Long-exposure with Raspberry Pi at night

Question

I am working on a project that requires multiple photos of a specific building at night. I want to set up a webcam and a Rasperry Pi, and set it to take an image every 30 Minutes every night for a few months. From these pictures, I will extract the shape of the building, and calculate the difference in illumination between the building and the background. This doesn't need to be super precise, since I will use averages over time.

I have a Rasperry Pi 3, and am looking to purchase a fitting webcam. There are two common camera modules available, one with, one without IR filter. For night time photography, the IR-Version is usually recommended, but if I understand it correctly, those require IR illumination. Since we are talking about a building, illumination is off the table. Since the amount of light is my entire focus, I do not need the images be good, or even sharp. Just consistent.

Now I have the following questions:

• Does a Non-IR-Filter-Camera make sense for this project, or should I rather stick with the normal camera module?

• The maximum shutter speed for the Raspberry Pi camera module seems to be 6 seconds. I have not found any hardware documents for this, so can anyone confirm this?

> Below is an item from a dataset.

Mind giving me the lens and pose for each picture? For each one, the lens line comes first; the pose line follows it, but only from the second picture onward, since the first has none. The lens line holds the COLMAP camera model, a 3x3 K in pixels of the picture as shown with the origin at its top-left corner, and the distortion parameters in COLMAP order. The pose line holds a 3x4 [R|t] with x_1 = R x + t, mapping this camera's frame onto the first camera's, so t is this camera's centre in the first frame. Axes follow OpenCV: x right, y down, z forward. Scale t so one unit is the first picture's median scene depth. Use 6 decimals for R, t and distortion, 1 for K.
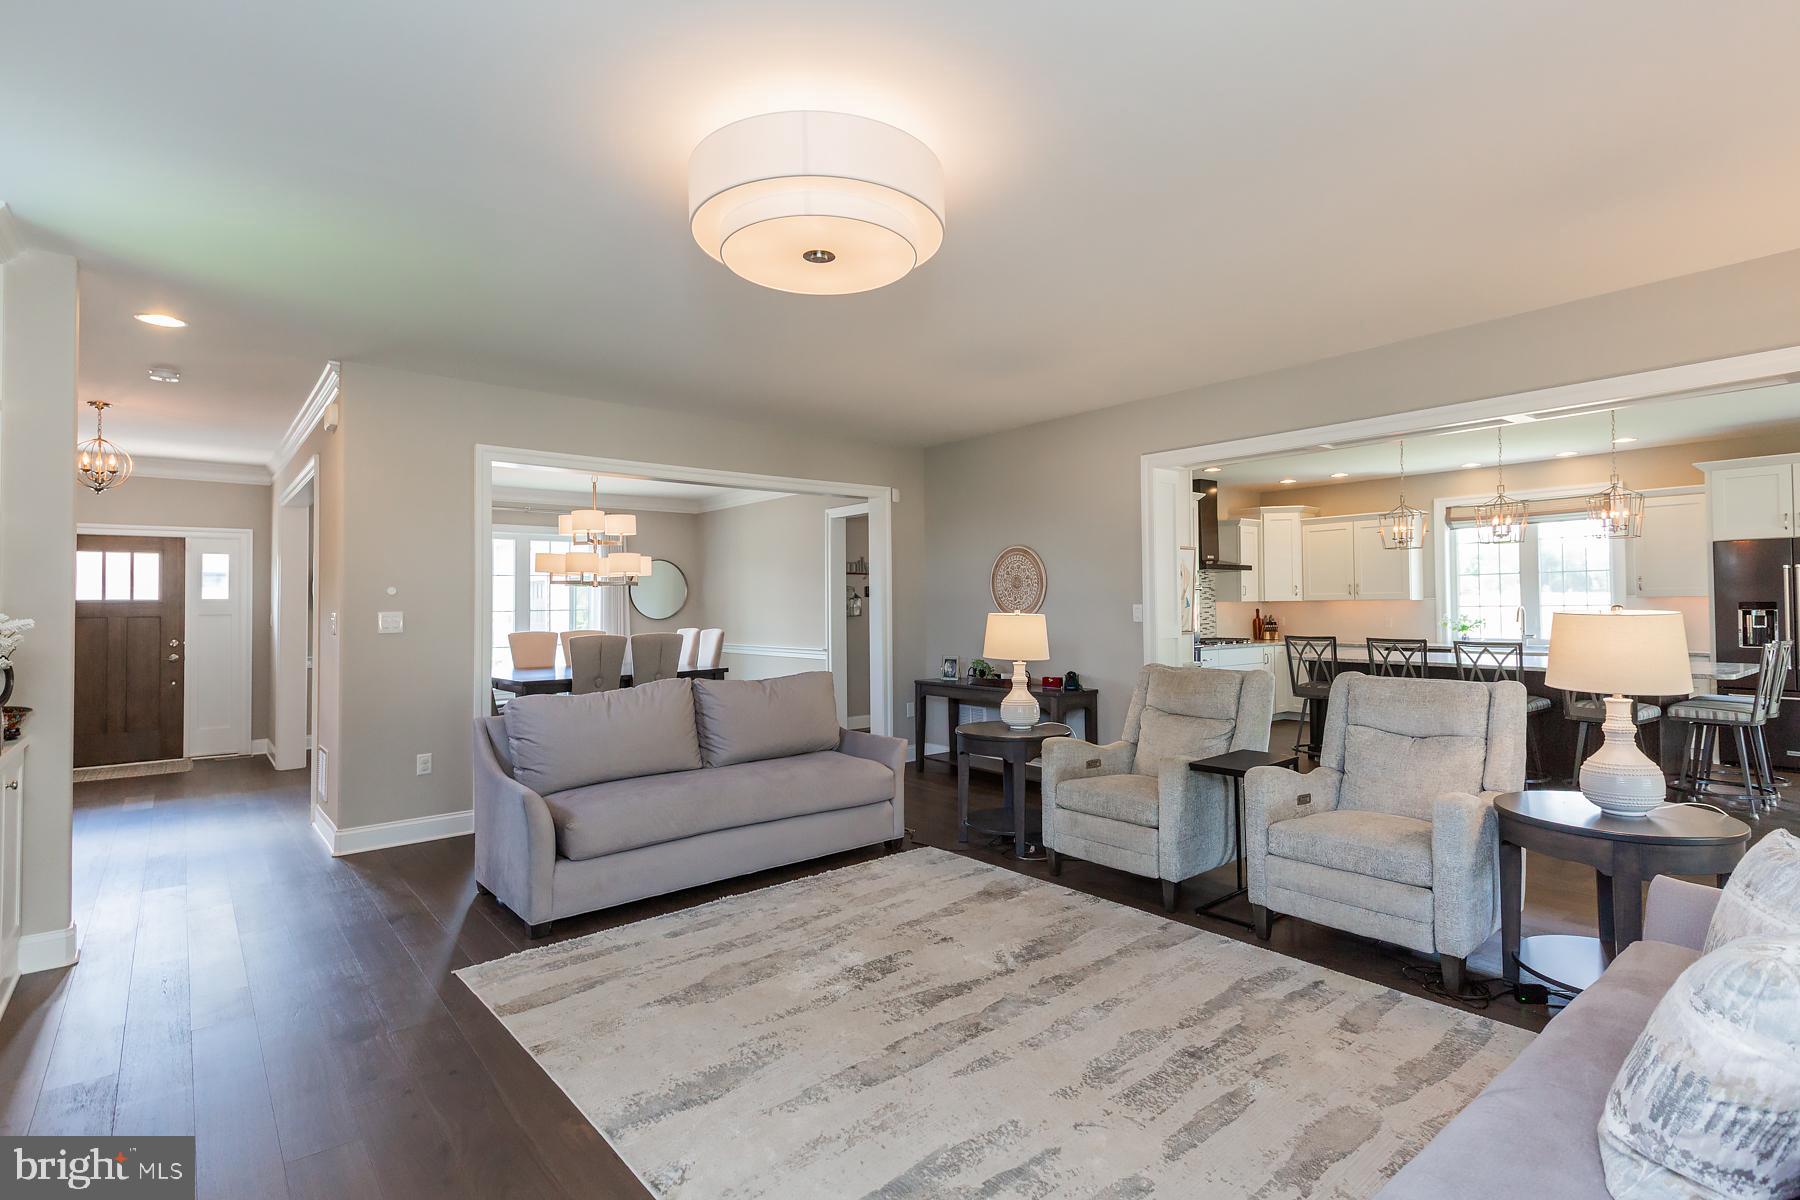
lens RADIAL K [[861.9, 0, 889.4], [0, 861.9, 591.3], [0, 0, 1]] dist [0.022144, -0.006578]
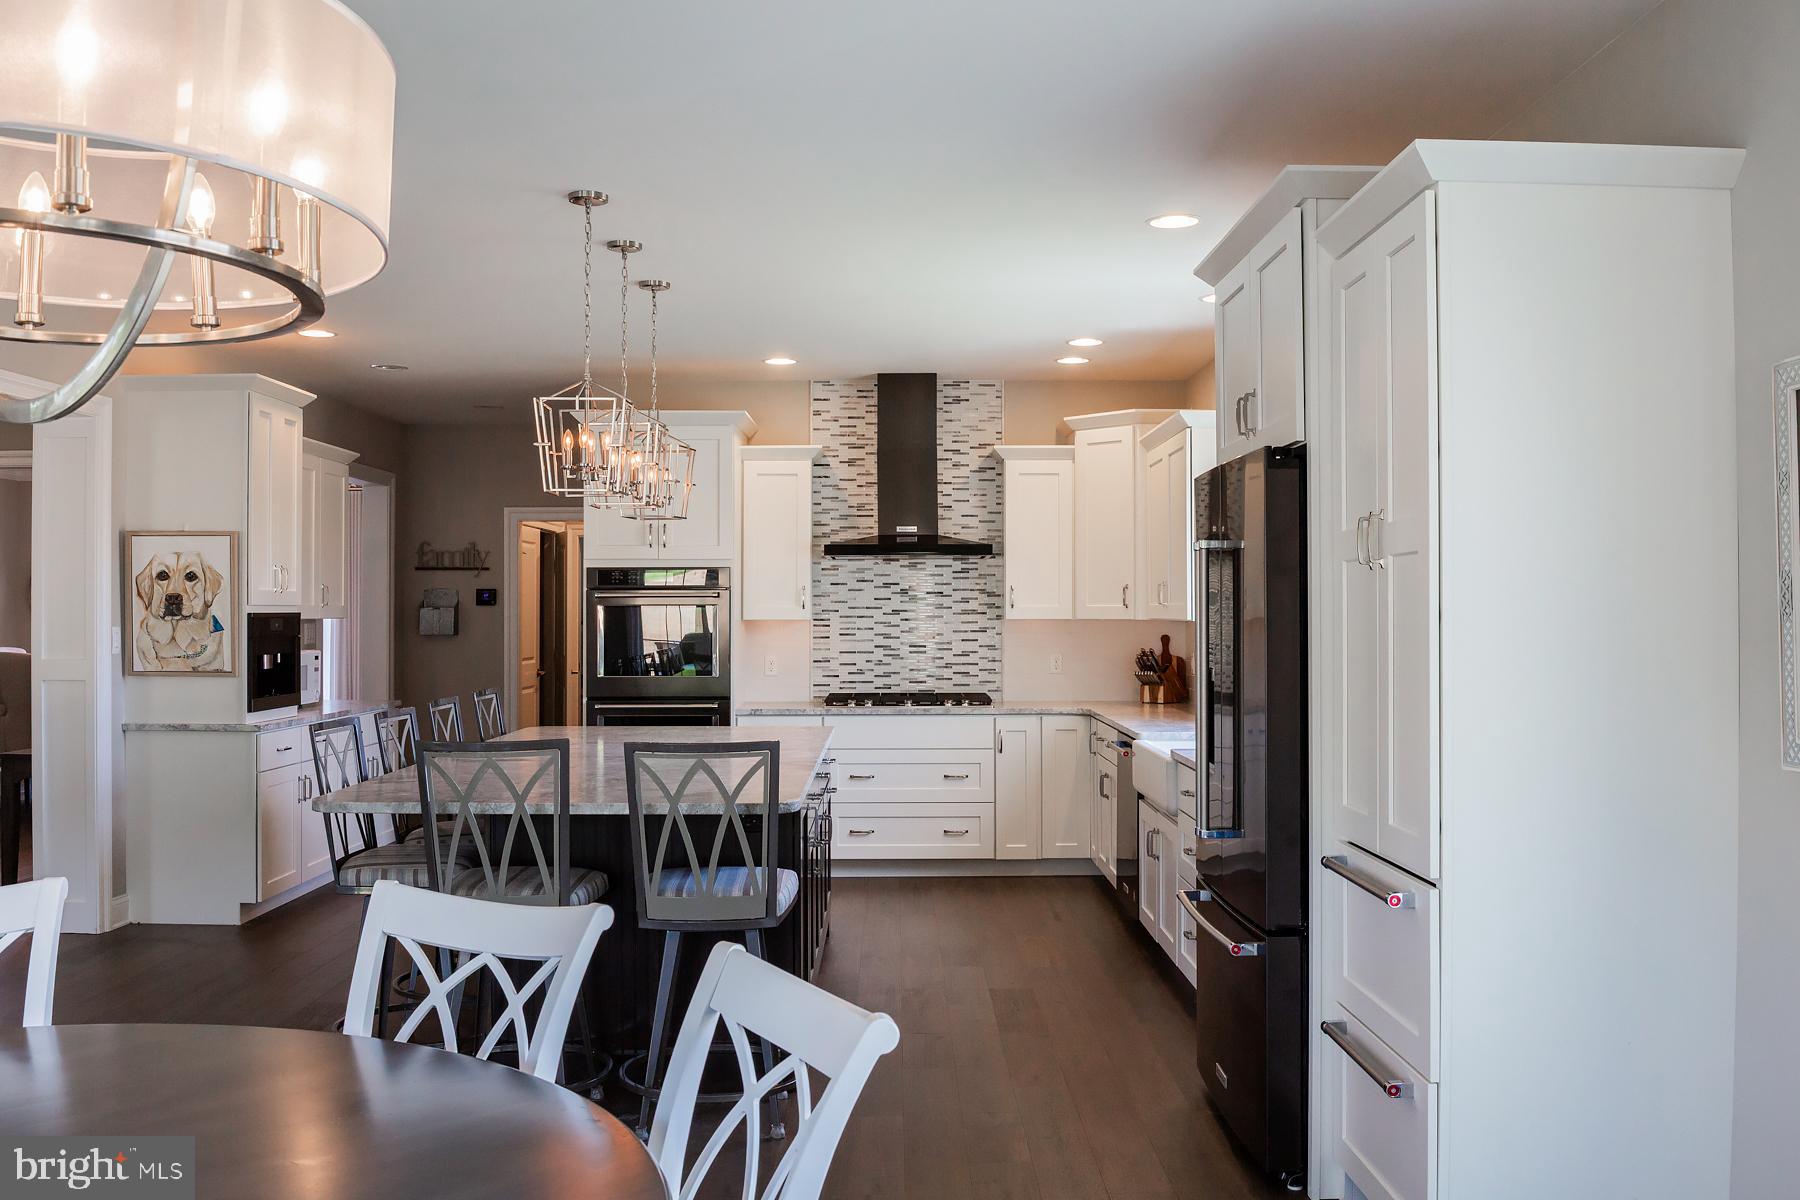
lens RADIAL K [[1508.3, 0, 906.4], [0, 1508.3, 590.4], [0, 0, 1]] dist [-0.090747, 0.026833]
pose [[0.787441, 0.000973, -0.616390, 1.011398], [0.003785, 0.999972, 0.006414, -0.011244], [0.616379, -0.007383, 0.787415, 0.356277]]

• Is this even a viable setup, or am I missing anything fundamental?

Answer 1

An IR filter reduces a portion of visible light as well. You would do well to ask for the transmission curves at the camera detector with and without the filter. Determine what spectral range you need to cover in your "light" and "background" regions. By example, when you cannot accept that an IR filter will cut 10% of the visible dark red region of your image because you want to include the true color intensity of neon red signs in the images, then you have your answer.

Since you seem to be analyzing results over longer time frames (hours) compared to the image capture time (six seconds), take snapshot clusters. By example, take a series of 10 - 100 six second images each hour. Average those images to lower the contributions from stray artifacts (e.g. airplanes that fly in and out of the view frame when the camera captures the image) and to average out certain aspects of the image noise.

You will want to test one image of a six second shot to confirm that it captures both the lowest and highest intensity of light you need. When the lowest light you must have is not captured at all, you will need to increase exposure time or go to a faster lens. When the highest light you expect saturates the image, you will need either to lower exposure time or add a neutral filter (and of course repeat all of the single-shot low light tests).

You will want the image to be in focus. Set the focus during the day and hold it for the night shots. Also, use the day shots to define the "region of interest" precisely in the image analysis software.

Finally, learn what is meant by image processing. At a base level, without even thinking about the hardware, you will have to appreciate red, green, blue channels and how they are combined to gray. Then, you will have to appreciate how the camera sees RGB. A recommendation at this point is to spend time browsing sites devoted to image analysis for science/engineering. This includes sites for programs such as ImageJ (free) or higher end commercial programs such as Igor Pro. Those forums have users who have tackled the issues of proper camera setup for analogous systems as yours and proper post-analysis to obtain results that are not only consistent but also accurate.